- YOUR OBJECTIVE:
Repeat every entry, word for word, leaving no line out.
(SUPPLIED RECORDS Opens)
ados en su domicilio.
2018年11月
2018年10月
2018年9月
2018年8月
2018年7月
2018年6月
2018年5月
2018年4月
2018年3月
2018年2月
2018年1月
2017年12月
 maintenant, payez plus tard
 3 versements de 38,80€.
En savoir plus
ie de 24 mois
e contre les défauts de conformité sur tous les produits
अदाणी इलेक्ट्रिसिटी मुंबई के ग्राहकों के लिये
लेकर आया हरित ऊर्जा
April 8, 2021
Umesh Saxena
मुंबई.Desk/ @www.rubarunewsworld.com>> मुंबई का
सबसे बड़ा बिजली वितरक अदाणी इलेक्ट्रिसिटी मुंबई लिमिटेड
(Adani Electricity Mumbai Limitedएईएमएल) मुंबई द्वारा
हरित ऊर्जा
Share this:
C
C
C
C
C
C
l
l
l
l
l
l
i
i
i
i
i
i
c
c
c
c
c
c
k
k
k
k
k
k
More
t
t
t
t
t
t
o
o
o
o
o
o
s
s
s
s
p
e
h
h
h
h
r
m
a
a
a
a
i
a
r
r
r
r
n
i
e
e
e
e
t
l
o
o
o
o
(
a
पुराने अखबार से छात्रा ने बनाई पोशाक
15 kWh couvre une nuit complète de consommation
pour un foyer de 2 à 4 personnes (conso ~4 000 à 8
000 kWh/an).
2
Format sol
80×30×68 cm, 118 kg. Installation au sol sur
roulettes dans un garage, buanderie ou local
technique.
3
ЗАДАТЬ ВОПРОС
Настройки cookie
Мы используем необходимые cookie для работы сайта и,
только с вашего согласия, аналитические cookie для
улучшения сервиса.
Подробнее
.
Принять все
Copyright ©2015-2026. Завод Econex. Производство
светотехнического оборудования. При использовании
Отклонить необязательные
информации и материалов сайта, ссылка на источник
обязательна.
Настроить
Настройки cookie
(SUPPLIED RECORDS Closes)
- FINAL ANSWER:
ados en su domicilio.
2018年11月
2018年10月
2018年9月
2018年8月
2018年7月
2018年6月
2018年5月
2018年4月
2018年3月
2018年2月
2018年1月
2017年12月
 maintenant, payez plus tard
 3 versements de 38,80€.
En savoir plus
ie de 24 mois
e contre les défauts de conformité sur tous les produits
अदाणी इलेक्ट्रिसिटी मुंबई के ग्राहकों के लिये
लेकर आया हरित ऊर्जा
April 8, 2021
Umesh Saxena
मुंबई.Desk/ @www.rubarunewsworld.com>> मुंबई का
सबसे बड़ा बिजली वितरक अदाणी इलेक्ट्रिसिटी मुंबई लिमिटेड
(Adani Electricity Mumbai Limitedएईएमएल) मुंबई द्वारा
हरित ऊर्जा
Share this:
C
C
C
C
C
C
l
l
l
l
l
l
i
i
i
i
i
i
c
c
c
c
c
c
k
k
k
k
k
k
More
t
t
t
t
t
t
o
o
o
o
o
o
s
s
s
s
p
e
h
h
h
h
r
m
a
a
a
a
i
a
r
r
r
r
n
i
e
e
e
e
t
l
o
o
o
o
(
a
पुराने अखबार से छात्रा ने बनाई पोशाक
15 kWh couvre une nuit complète de consommation
pour un foyer de 2 à 4 personnes (conso ~4 000 à 8
000 kWh/an).
2
Format sol
80×30×68 cm, 118 kg. Installation au sol sur
roulettes dans un garage, buanderie ou local
technique.
3
ЗАДАТЬ ВОПРОС
Настройки cookie
Мы используем необходимые cookie для работы сайта и,
только с вашего согласия, аналитические cookie для
улучшения сервиса.
Подробнее
.
Принять все
Copyright ©2015-2026. Завод Econex. Производство
светотехнического оборудования. При использовании
Отклонить необязательные
информации и материалов сайта, ссылка на источник
обязательна.
Настроить
Настройки cookie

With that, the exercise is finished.